Most of the world’s biggest brands have changed their logos at least once. Many of them have done so several times throughout their histories. Some marks, like the ones used by Coca-Cola and Shell, have evolved, but remain consistent with their original designs. Others, such as those used by Nokia and IBM, have undergone dramatic changes. Why would some of these large companies change the graphics that were driving their brands?
Below, we’ll explain the five most common reasons companies update or redesign their logos. There may come a time in the future when one of the following factors prompts you to do the same.
Some logos began as complicated emblems that are less useful today. For example, in 1976, Apple’s mark was an illustrative representation of Sir Issac Newton sitting under an apple tree. It was bordered by part of a poem written by William Wordsworth. Today, of course, Apple’s graphic is a stylized monochrome depiction of an apple.
If your company’s current logo design is overly-complex, your audience may have trouble understanding its message. While complicated designs can be effective in specific circumstances, simple graphics are usually best, especially if you’re planning on using billboards, posters, or sticker printing. A simple logo will lower the cost of printing over time.
When large companies merge, it’s often necessary to have a new logo designed that reflects the combined entity. For example, Citicorp and Travelers merged in 1998. Prior to their merger, each company had a distinct brand mark. Following the merger, a new logo was designed to represent the combined business. This was also the case following mergers between Bank of America and Nation’s Bank, Nextel and Sprint, and Gulf Oil and Standard Oil.
A newly-merged company represents a new corporate culture, and usually, an updated brand. Thus, a new brand mark is necessary.
Companies change their names for a variety of reasons (in addition to merging with other companies). For example, one or more words in a company’s name may evolve over the years to take on new meanings that are irrelevant – or worse, damaging – to its brand. Or, a multinational corporation may build a presence in a country that identifies certain words with negative connotations.

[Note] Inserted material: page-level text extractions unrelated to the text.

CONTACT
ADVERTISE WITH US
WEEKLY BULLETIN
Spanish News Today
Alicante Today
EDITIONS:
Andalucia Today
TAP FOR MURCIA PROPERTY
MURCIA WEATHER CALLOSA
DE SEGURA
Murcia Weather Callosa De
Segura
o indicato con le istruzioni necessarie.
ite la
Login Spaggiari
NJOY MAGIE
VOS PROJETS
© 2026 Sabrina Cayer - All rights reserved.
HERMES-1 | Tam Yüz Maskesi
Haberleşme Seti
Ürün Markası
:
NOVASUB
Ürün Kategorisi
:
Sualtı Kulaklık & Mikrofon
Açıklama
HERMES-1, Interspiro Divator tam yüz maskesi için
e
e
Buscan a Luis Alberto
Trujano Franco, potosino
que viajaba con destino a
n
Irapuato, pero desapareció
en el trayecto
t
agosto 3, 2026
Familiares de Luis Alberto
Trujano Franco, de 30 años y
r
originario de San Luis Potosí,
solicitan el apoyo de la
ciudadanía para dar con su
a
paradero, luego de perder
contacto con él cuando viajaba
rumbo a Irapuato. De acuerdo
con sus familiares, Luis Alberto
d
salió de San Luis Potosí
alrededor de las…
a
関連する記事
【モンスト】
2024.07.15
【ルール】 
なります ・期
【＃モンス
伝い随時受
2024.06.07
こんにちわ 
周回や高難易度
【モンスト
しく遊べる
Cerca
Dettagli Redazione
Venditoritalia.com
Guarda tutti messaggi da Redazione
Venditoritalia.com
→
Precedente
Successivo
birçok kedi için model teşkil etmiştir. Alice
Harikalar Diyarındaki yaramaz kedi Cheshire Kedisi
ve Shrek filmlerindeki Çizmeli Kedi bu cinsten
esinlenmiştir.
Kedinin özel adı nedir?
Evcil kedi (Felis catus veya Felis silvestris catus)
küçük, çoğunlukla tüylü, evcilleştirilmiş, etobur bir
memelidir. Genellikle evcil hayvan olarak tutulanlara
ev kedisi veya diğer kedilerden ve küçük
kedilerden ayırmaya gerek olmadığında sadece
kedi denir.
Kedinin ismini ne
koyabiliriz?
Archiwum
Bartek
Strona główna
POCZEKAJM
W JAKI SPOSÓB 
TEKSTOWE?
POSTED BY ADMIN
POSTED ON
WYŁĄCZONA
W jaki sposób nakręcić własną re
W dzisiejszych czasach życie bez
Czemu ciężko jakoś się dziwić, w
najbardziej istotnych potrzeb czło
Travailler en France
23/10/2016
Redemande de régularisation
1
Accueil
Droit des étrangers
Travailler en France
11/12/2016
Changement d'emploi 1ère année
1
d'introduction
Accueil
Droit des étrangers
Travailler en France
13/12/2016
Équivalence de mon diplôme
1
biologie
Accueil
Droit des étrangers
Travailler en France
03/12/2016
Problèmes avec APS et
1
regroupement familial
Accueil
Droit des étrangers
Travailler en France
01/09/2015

Canon was once known as Kwannon. IBM was once called The International Time Recording Company. MasterCard was once known as Master Charge. When the name of a business changes, the old logo becomes obsolete. A new one must be designed.
Sometimes, a brand mark can begin to look dated. Year after year, it appears increasingly passé to the company’s customers. Customers become bored with the logo, which reflects poorly on the business’s brand to the point that it begins to affect their position in their market. This is a common reason companies redesign their logos. It is an attempt to reinvigorate them.
The graphics for FedEx, Audi, and Coca-Cola represent “reboots” of past designs. When launched, each was intent on retaining the most important facets of the companies’ respective brands while resuscitating their stagnant logos.
Corporate brands often attract negative publicity. While a well-executed PR campaign can help weather the blow, more extreme measures are often necessary. For example, by 2002, oil and gas company, BP, had drawn enormous criticism for its environmental record. Some estimated the company was responsible for more than 100 oil spills between 1997 and 1998 alone. BP changed its logo in 2002 in order to reposition its brand.
Your company is unlikely to confront negative publicity severe enough to warrant a major logo redesign. However, a redesign can be an effective tactic for shifting the public’s attention, and rebranding your business.
Your logo represents your corporate identity. It remains in front of your audience at all times, reminding them of your commercial brand. While its design is critical, realize that some circumstances warrant an update and sometimes, a complete redesign.